Just as importantly, it has to stay there before rate hikes come into play.
Yet more proof of Australia’s economic rebound was in the qualitative data pudding this week as Westpac’s consumer confidence index surged to an 11-year high, with similar levels of optimism in NAB’s widely-read business confidence survey.
Aird reckons the unemployment rate will fall to 5pc by the end of this year (well down from CBA’s previous forecast of 5.5pc).
Jobs growth in March beat expectations (again) and the strength of the labour market rebound has “surprised the entire forecasting fraternity”, Aird said.
For the rates outlook, a pivotal question is how that translates into wage growth — viewed as a key prerequisite for inflation to rise.
RBA governor Philip Lowe reckons wage growth has to climb above 3pc first, and Aird doesn’t think it will get there anytime soon.
CBA’s forecast is for the Wage Price Index to climb to 2.2pc by the end of 2021, rising to 2.7pc by year-end 2022.
In turn, its 2021 target for underlying inflation is 1.9pc, climbing to 2.2pc next year.
Those forecasts “are consistent with the RBA leaving the cash rate on hold through to end-2022”, Aird said.
Beyond that though is where it gets interesting.
Right now, the RBA’s view is that it won’t get the sustained rise inflation that it wants until 2024 “at the earliest”.
CBA’s crystal ball doesn’t extend as far as 2023 yet.
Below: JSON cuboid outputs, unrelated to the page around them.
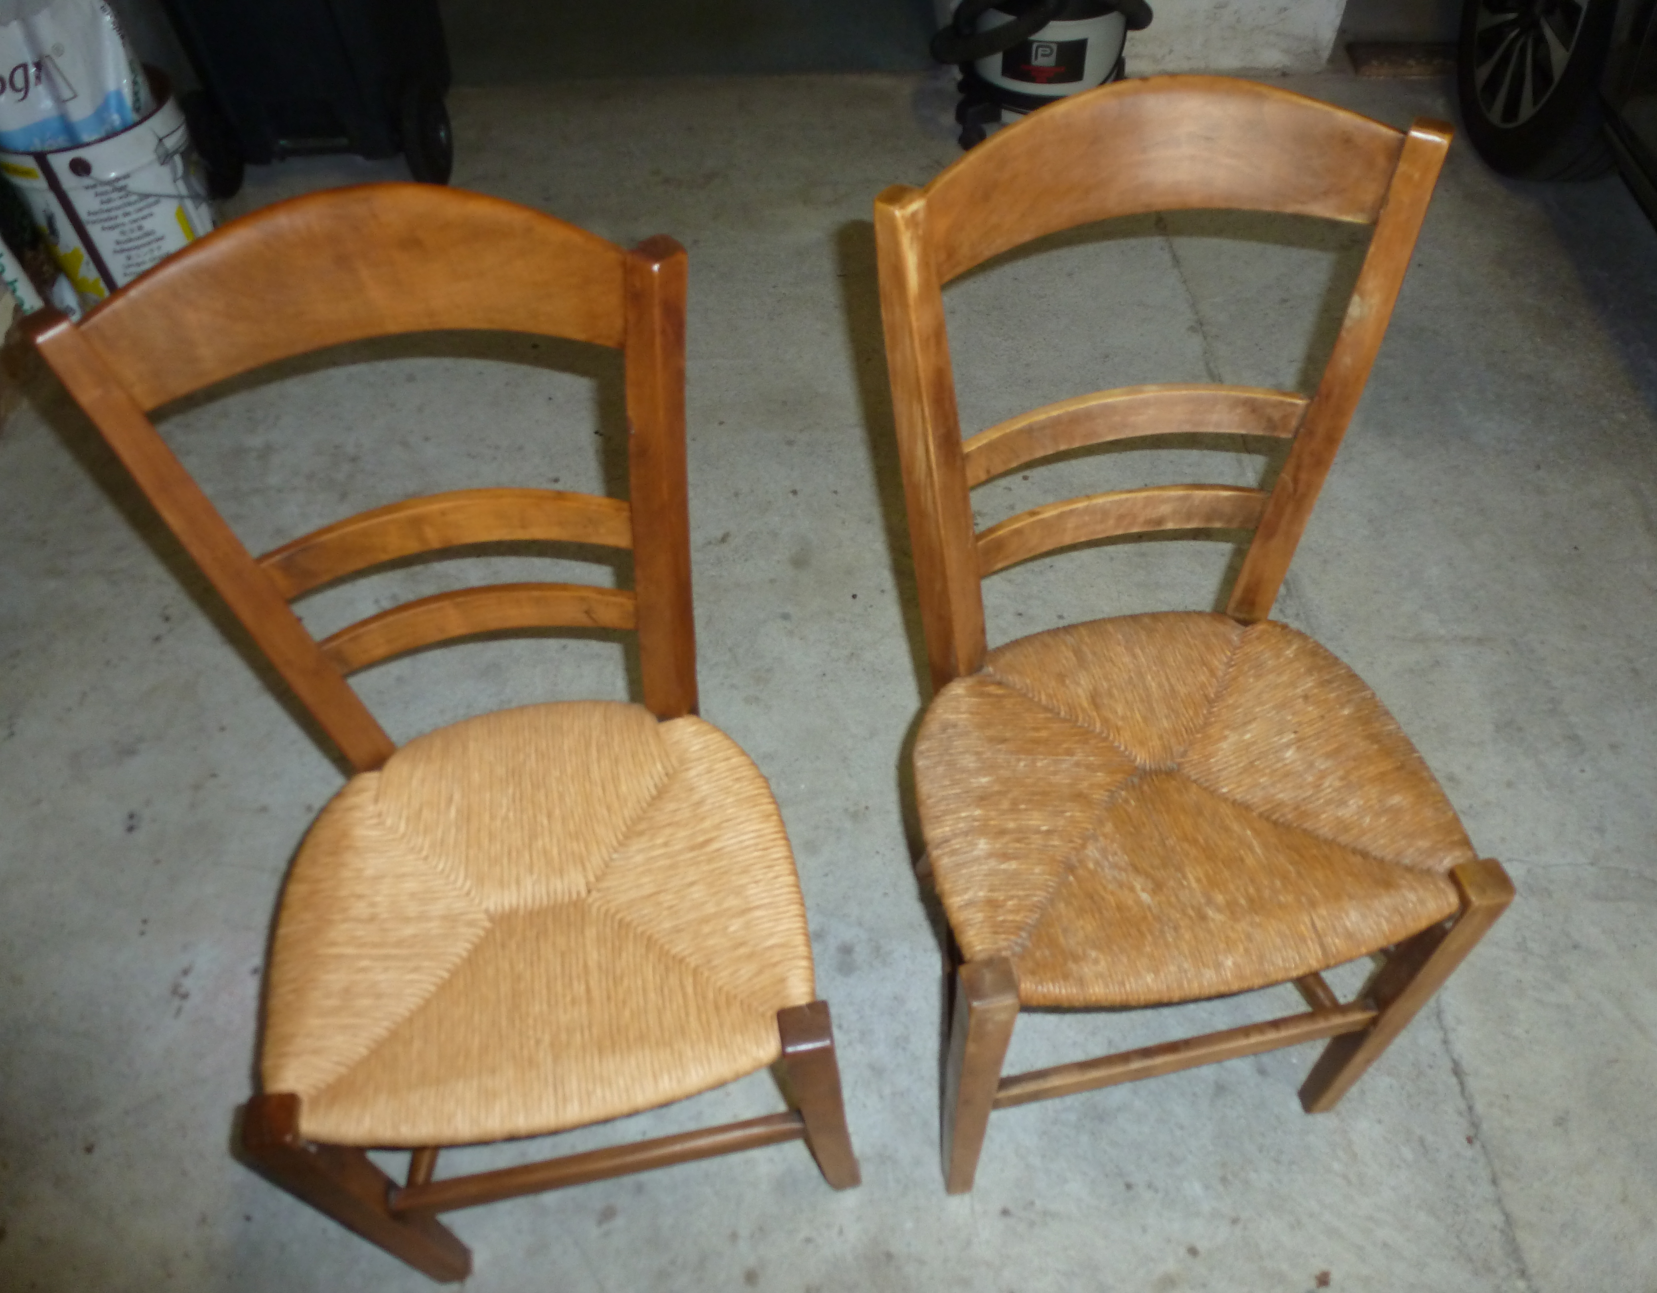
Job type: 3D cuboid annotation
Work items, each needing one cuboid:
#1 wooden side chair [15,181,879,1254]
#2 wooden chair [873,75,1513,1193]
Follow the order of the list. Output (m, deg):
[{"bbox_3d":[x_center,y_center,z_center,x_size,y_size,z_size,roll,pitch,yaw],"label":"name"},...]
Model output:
[{"bbox_3d":[-0.222,0.161,0.908,0.410,0.906,0.392,-10,51,-4],"label":"wooden side chair"},{"bbox_3d":[0.256,0.077,0.953,0.410,0.897,0.404,-10,52,-5],"label":"wooden chair"}]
However, extrapolating the trajectory of its forecasts for wage growth and inflation “challenges the RBA’s forward guidance”, Aird said.
And it’s most likely going to be a data story which becomes increasingly relevant towards the end of this year, he added.
Right now, almost every data update — employment, ISM surveys, consumer/business surveys, house prices — point to historically strong levels of trend growth.
If the trend line for CBA’s wages and inflation forecasts continue rising, the RBA “could not be confident” in its ‘2024 at the earliest’ projections, Aird said.
“We expect the RBA will eventually arrive at this conclusion, but not until the data forces their hand,” Aird said.
And that is most likely to be at the end of this year, or the start of next year.
The RBA’s 2024 “at the earliest” line is currently entrenched into the liquidity assumptions that factor into asset valuations.
In that context, even a consideration on the central bank’s part that rate increases may come before then has the potential to reverberate across asset classes.
Elsewhere, CBA expects the RBA to maintain its asset purchase (quantitative easing) program, but at a reduced rate.
Instead of $100bn of monthly bond purchases, Aird said he thinks the RBA will cut back to $50bn, as part of a new six-month QE program announced at the July board meeting.